MY STORY
Hi, I'm Cheryl Ziegler
For years, I showed up to a job that looked fine on paper. Stable salary. Benefits. A title people respected. But inside, I was quietly suffocating. Not dramatically miserable — just slowly eroding. The kind of tired that doesn’t go away with a vacation.
I’d already survived harder things than a career change. A divorce with two small kids. Moving across multiple states — California to Oregon, and to Arkansas. A failed small business in my 40s. I rebuilt my life more than once. I knew I was capable.
But leaving my job? That was different. Because leaving wasn’t just about me. It was about my family’s financial security. The mortgage. The bills. Every time I got close to making a decision, the same question stopped me cold:
“Can I actually afford this?”
I ran the numbers. I had a direction. I knew what I was going to build. And then I left anyway — before every financial piece was perfectly in place. The toxic environment had become something I simply couldn’t stay in any longer.

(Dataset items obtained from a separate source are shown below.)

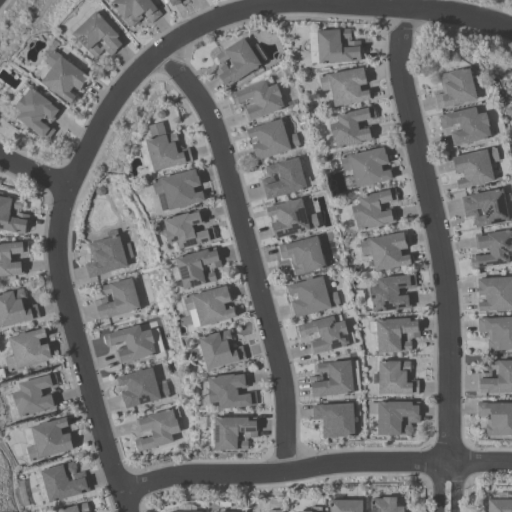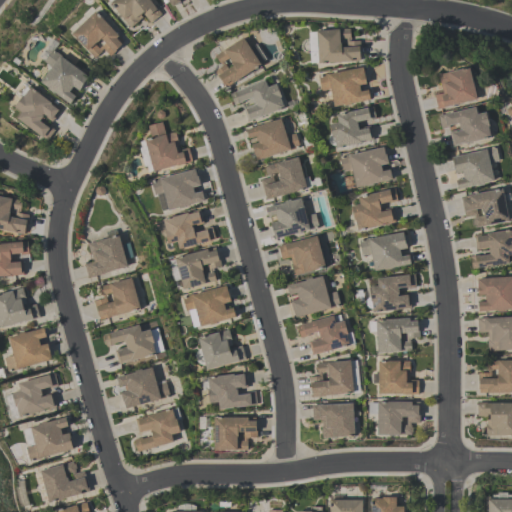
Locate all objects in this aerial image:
building: (173, 1)
building: (171, 2)
building: (134, 10)
building: (134, 10)
building: (95, 35)
building: (96, 35)
building: (335, 45)
building: (336, 46)
building: (234, 61)
building: (236, 61)
building: (61, 76)
building: (62, 79)
building: (343, 85)
building: (344, 85)
building: (454, 87)
building: (454, 88)
building: (257, 99)
building: (258, 99)
road: (112, 100)
building: (35, 111)
building: (34, 112)
building: (465, 125)
building: (466, 125)
building: (350, 127)
building: (351, 127)
building: (270, 138)
building: (269, 139)
building: (161, 148)
building: (164, 148)
building: (365, 166)
building: (365, 166)
building: (474, 166)
building: (473, 167)
road: (31, 174)
building: (282, 177)
building: (281, 178)
building: (177, 189)
building: (176, 190)
building: (483, 207)
building: (484, 207)
building: (372, 209)
building: (372, 209)
building: (11, 215)
building: (11, 215)
building: (289, 218)
building: (290, 218)
building: (186, 229)
building: (185, 230)
building: (492, 248)
building: (492, 248)
building: (384, 250)
building: (384, 250)
road: (247, 253)
building: (302, 254)
building: (302, 254)
building: (104, 255)
building: (104, 256)
building: (11, 257)
building: (11, 257)
road: (440, 258)
building: (194, 266)
building: (196, 267)
building: (390, 292)
building: (495, 292)
building: (390, 293)
building: (494, 293)
building: (310, 295)
building: (309, 296)
building: (115, 298)
building: (116, 298)
building: (207, 306)
building: (208, 306)
building: (15, 307)
building: (15, 307)
building: (496, 331)
building: (496, 331)
building: (323, 333)
building: (324, 333)
building: (393, 333)
building: (394, 334)
building: (132, 342)
building: (129, 343)
building: (26, 349)
building: (26, 349)
building: (217, 349)
building: (218, 349)
building: (495, 376)
building: (496, 376)
building: (330, 378)
building: (334, 378)
building: (393, 378)
building: (394, 378)
building: (139, 387)
building: (140, 387)
building: (227, 390)
building: (229, 390)
building: (32, 395)
building: (31, 396)
building: (394, 416)
building: (395, 416)
building: (495, 416)
building: (496, 417)
building: (334, 418)
building: (333, 419)
building: (155, 428)
building: (155, 429)
building: (232, 432)
building: (232, 432)
building: (50, 436)
building: (48, 438)
road: (314, 469)
building: (61, 481)
building: (62, 481)
building: (384, 504)
building: (344, 505)
building: (344, 505)
building: (384, 505)
building: (498, 505)
building: (499, 505)
building: (73, 508)
building: (74, 508)
building: (274, 510)
building: (274, 510)
building: (184, 511)
building: (187, 511)
building: (234, 511)
building: (302, 511)
building: (308, 511)
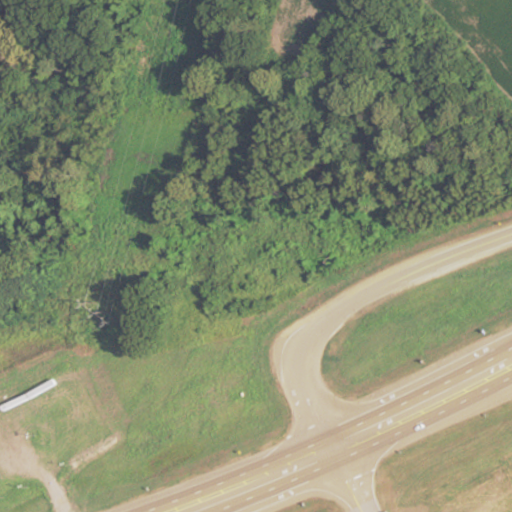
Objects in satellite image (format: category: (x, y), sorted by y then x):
road: (357, 304)
power tower: (97, 317)
road: (420, 398)
road: (424, 420)
road: (342, 477)
road: (238, 478)
road: (279, 488)
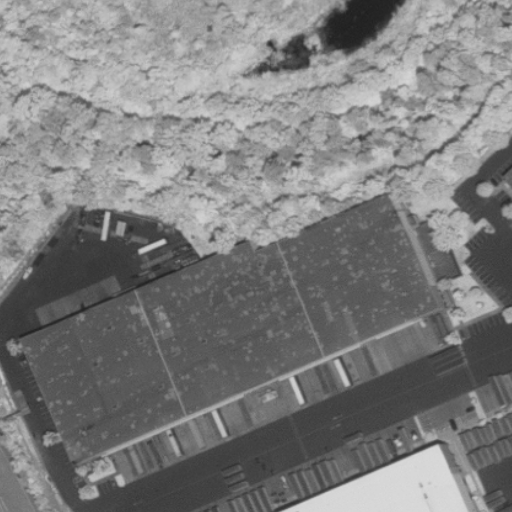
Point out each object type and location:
road: (475, 192)
building: (242, 325)
road: (11, 485)
building: (410, 488)
road: (117, 500)
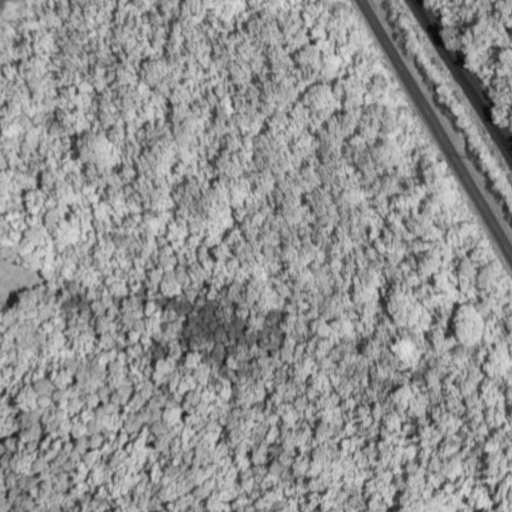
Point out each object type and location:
railway: (462, 76)
road: (435, 127)
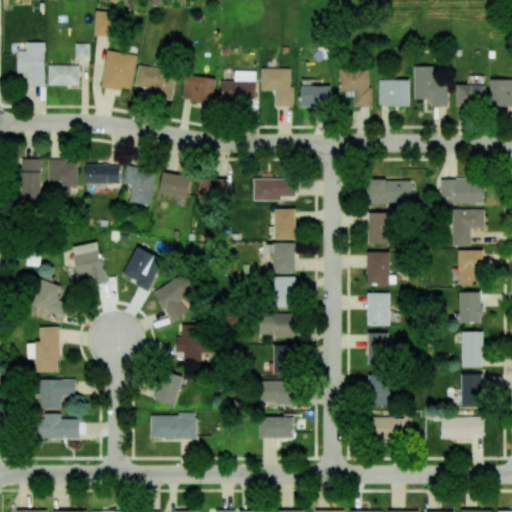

It worked out. But not without stress, I could have avoided. There were months where I wished I’d had a complete runway plan, a real pricing model, a cash flow projection I could point to. I had the courage. What I didn’t have was the full financial picture mapped out before I walked out the door.
That gap — between knowing you need to leave and knowing exactly what the numbers look like on the other side — is exactly what I couldn’t stop thinking about.
I resigned with a plan, not a prayer. I started my bookkeeping business in 2020. I launched my coaching practice in 2023. I’ve never looked back.
Now I help other women do the same thing. Not with motivation. Not with affirmations. With a financial plan they can hold in their hands and show their spouse at the kitchen table.
Because the biggest barrier to your next chapter isn’t courage. It’s arithmetic.